> **OPDRACHT**
Bewerk in de tekst over het Willibrordusplein het deel van "WILLIBRORDUSPLEIN." tot en met "spraak en huidskleur." door "verzorgingshuis" te vervangen door "zorgcentrum".

-------- FRAGMENT --------

Willibrordusplein

 

               WILLIBRORDUSPLEIN. 

 

In de donkerste maand van het jaar zat ik in mijn werkkamer vol emotie in gedachten.

Wat is er veel veranderd en gebeurd in die 16 jaar dat ik in de Amsterdamse Pijp woon. In het jaar 2000 bouwde De Dageraad aan de Ceintuurbaan nabij de Amstel  nieuwbouwwoningen en kwam het Willibrordus Complex tot stand. Een groot gebouw met 47 ruime seniorenwoningen, twee gemeenschappelijke ruimtes, twee liften, een binnentuin en diverse dakterrassen. Bij het naastgelegen verzorgingshuis Tabitha kon je gebruik maken van een uitgebreid servicepakket waar ik ruimschoots van genoten heb. Trouwens die hele buurt is gezellig met zijn bewoners en bevolking van verschillende diversiteit, geloof, spraak en huidskleur.

-------- INVOERGEGEVENS --------

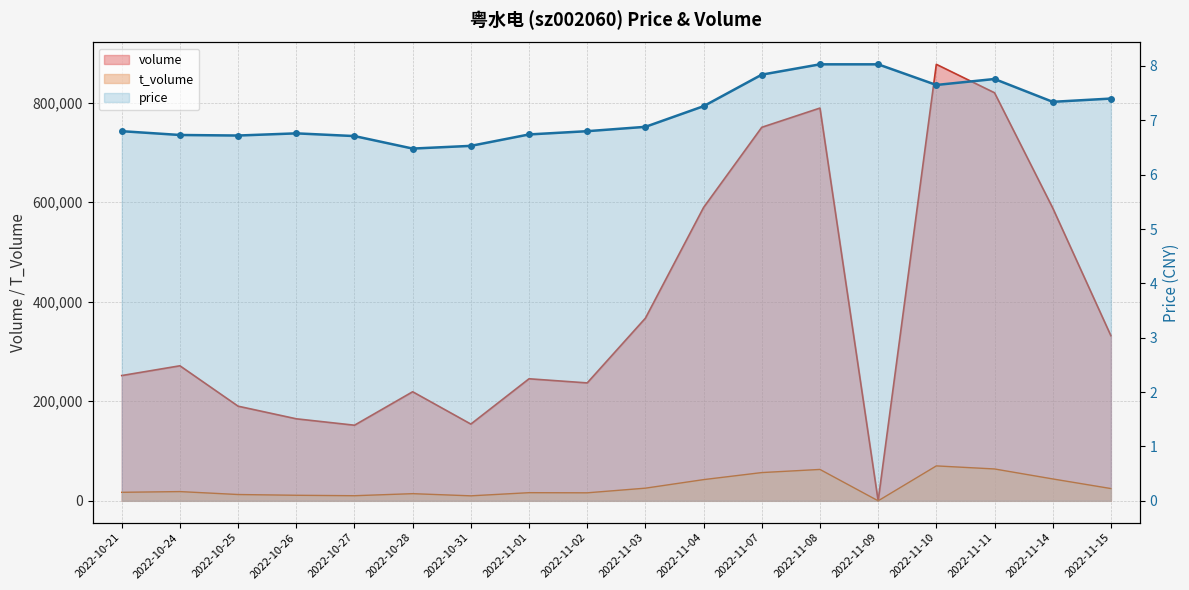

What is the maximum value shown in the chart?

876964.0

--------

> **ANTWOORD**
WILLIBRORDUSPLEIN. 

 

In de donkerste maand van het jaar zat ik in mijn werkkamer vol emotie in gedachten.

Wat is er veel veranderd en gebeurd in die 16 jaar dat ik in de Amsterdamse Pijp woon. In het jaar 2000 bouwde De Dageraad aan de Ceintuurbaan nabij de Amstel  nieuwbouwwoningen en kwam het Willibrordus Complex tot stand. Een groot gebouw met 47 ruime seniorenwoningen, twee gemeenschappelijke ruimtes, twee liften, een binnentuin en diverse dakterrassen. Bij het naastgelegen zorgcentrum Tabitha kon je gebruik maken van een uitgebreid servicepakket waar ik ruimschoots van genoten heb. Trouwens die hele buurt is gezellig met zijn bewoners en bevolking van verschillende diversiteit, geloof, spraak en huidskleur.